“For God above
Is great to grant, as mighty to make,
And creates the love to reward the love:
I claim you still, for my own love’s sake.”
In Browning’s “One Way of Love” (p. [150]) the iambics in the first lines express determination and endeavor, but there is a decided change in the metric movement caused by the agitation, disappointment, and deep feeling of the last two lines of each stanza.
It is never possible to study metre in cold blood. It is the language of the heart. Only an occasional versifier in a critical or intellectual spirit grinds out a machine-made metre, every foot of which can be scanned according to rule.
A poem which is written seemingly in one metric measure will be found, when read aloud with proper feeling, to have several. Contrast the last stanza with the third from the last of “In a Year” (p. [201]), and one feels that the third from the last has the stronger iambic movement. This possibly expresses hope, or impetuous longing, while the last, returning to the trochee, expresses intense despair. At any rate, these two stanzas cannot be read alike. Of course, a different conception on the part of the reader would affect the metre. The interpreter must take such hints as he finds, complete them by his imagination, and so assimilate the poem as to express its metre adequately by the voice. The living voice is the only revealer, as the ear is the only true judge, of metre.

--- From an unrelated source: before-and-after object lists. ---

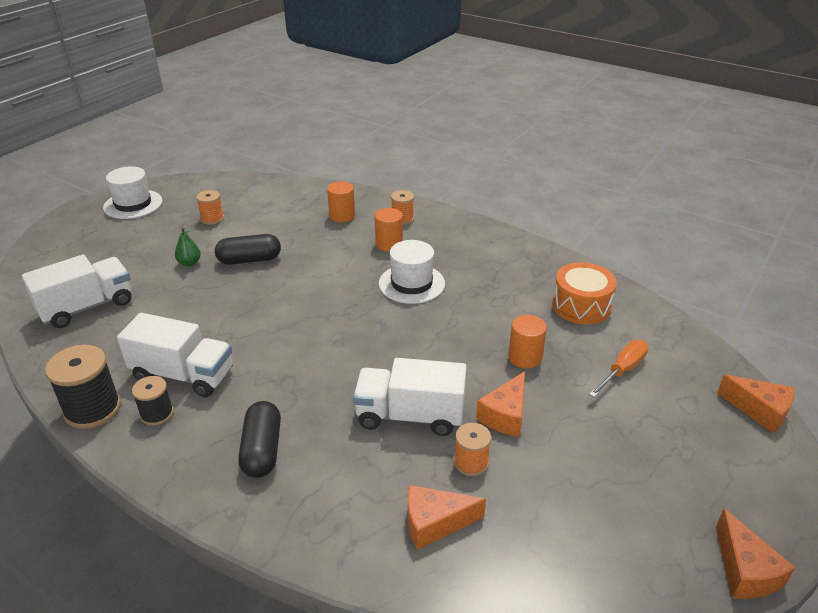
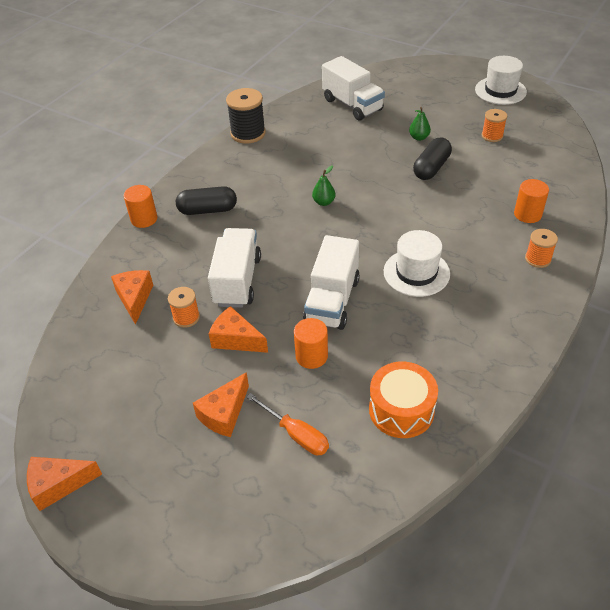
camera: 90 degrees right, 10 degrees up
(157, 414) = (243, 159): black spool -> none
(183, 375) = (281, 162): white truck -> white truck (332, 300)
(249, 260) = (431, 168): black capsule -> black capsule turned 45 degrees clockwise
(282, 340) = (324, 202): none -> green pear
(389, 244) = (483, 252): orange cylinder -> orange cylinder (144, 219)
(759, 411) = (235, 554): orange cheese -> orange cheese (224, 414)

In “Confessions” (p. [7]), the waking of the sick man, his confusion, his uncertainty whether he has heard aright, and his repetition of the words of his visitor, are given with trochaic movement, while his own conviction and answer are given in iambics; yet his story, possibly on account of the tenderness of recollections, frequently returns to the trochaic movement.
In the same way, to his question
“... Is the curtain blue
Or green to a healthy eye?”
he gives a slightly trochaic effect as a recognition of his own sick condition. A positive settling of the question by his own illustration is indicated by the emphasis of the iambic movement in the next line.
These are illustrations only. Two persons who have thoroughly assimilated the spirit of a poem, may not completely agree concerning its metre. It is not necessary nor best that they should. There are delicate variations which show spontaneously the difference in the realization of the two readers.
Such personal variations, however, which result from peculiar experiences and types of character, must not be confused with the careless breaking of the metre which we hear from all our actors and public readers. The latter is the result of ignorance and lack of understanding and realization. The late Henry A. Clapp, criticizing a prominent actor in “Julius Cæsar,” broke forth in a kind of despair and said: “After all, where could he go to find adequate methods for the development of a true sense of metre?”